AMA Eases 16-Day RPM Reporting Requirement Starting 2026

The American Medical Association (AMA) CPT Editorial Panel has decided to eliminate the requirement for patients to transmit data for at least 16 days to qualify for remote physiologic monitoring (RPM) billing, starting in January 2026, according to a publicly available document. 

Previously, patients needed to use a device and transmit data for at least 16 days within a 30-day period for providers to bill RPM codes, which cover remote patient monitoring services. This decision comes amid concerns from the Peterson Health Technology Institute, which recently questioned RPM’s effectiveness in managing hypertension. Additionally, a September report from the Department of Health and Human Services Office of Inspector General (HHS OIG) flagged potential billing fraud in RPM, with one representative stating taxpayers are unaware of what they are funding. 

The AMA CPT Editorial Panel, which met in Washington, D.C., from September 25 to 28, reviewed proposed changes to RPM and remote therapeutic monitoring (RTM) codes. The panel voted to remove the 16-day data transmission requirement, which has long frustrated providers. The high data submission threshold often prevented providers from being reimbursed for RPM services, as it was challenging to ensure patients would consistently use connected devices, such as weight scales or blood pressure cuffs, on alternate days. 

Providers have argued that data from fewer than 16 days per month could be adequate for patient care, with more frequent reporting sometimes being unnecessary or even counterproductive. In the proposed 2024 Medicare Physician Fee Schedule (MPFS), the Centers for Medicare & Medicaid Services (CMS) incorrectly stated that certain RPM and RTM codes required 16 days of data collection. 

The HHS OIG recently raised concerns over whether RPM codes were being billed alongside other related codes as intended.

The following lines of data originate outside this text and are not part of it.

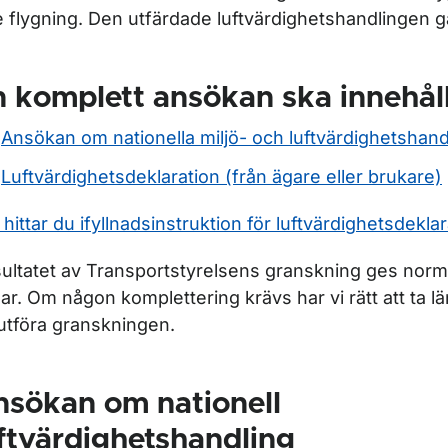
e flygning. Den utfärdade luftvärdighetshandlingen gäll
 komplett ansökan ska innehål
Ansökan om nationella miljö- och luftvärdighetshand
Luftvärdighetsdeklaration (från ägare eller brukare)
 hittar du ifyllnadsinstruktion för luftvärdighetsdekla
ultatet av Transportstyrelsens granskning ges norm
ar. Om någon komplettering krävs har vi rätt att ta lä
 utföra granskningen.
nsökan om nationell
ftvärdighetshandling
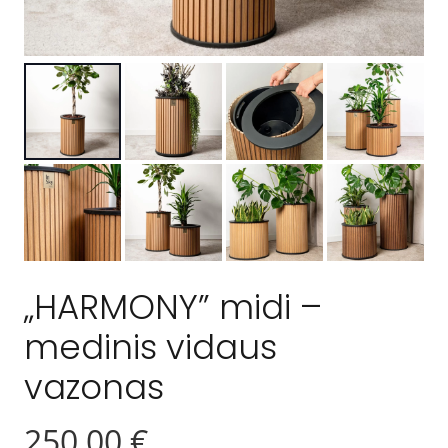
„HARMONY” midi –
medinis vidaus
vazonas
250,00
€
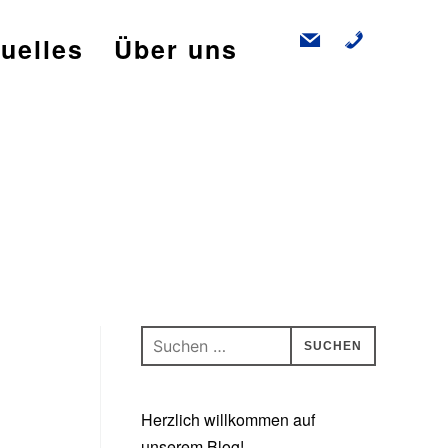
mail
phone
uelles
Über uns
Suchen
nach:
Herzlich willkommen auf
unserem Blog!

The report noted that about 43% of RPM patients did not receive the full set of monitoring components, leading to questions about proper usage of RPM services. CMS’s final 2024 MPFS clarified that specific treatment management CPT codes, including 99457, 99458, 98980, and 98981, are billed based on monthly provider time spent rather than on a 16-day data minimum. 

Although RPM billing fraud remains a concern, some RPM experts argue that the 16-day data threshold isn’t a valid metric for identifying misuse. With the removal of the 16-day rule, it may become easier for OIG and other oversight bodies to assess potential misuse of RPM codes. 

Numerous companies and engagement tools now support patient compliance with at-home devices. However, for providers not partnered with an RPM service, engagement falls on internal staff or the provider, making consistent data submission challenging.   

The AMA’s Resource-Based Relative Value Scale Update Committee (RUC) is set to review pricing for these codes in January 2025. Coding experts have previously suggested that reimbursement for data submitted less frequently than the previous 16-day threshold might be lower than current rates.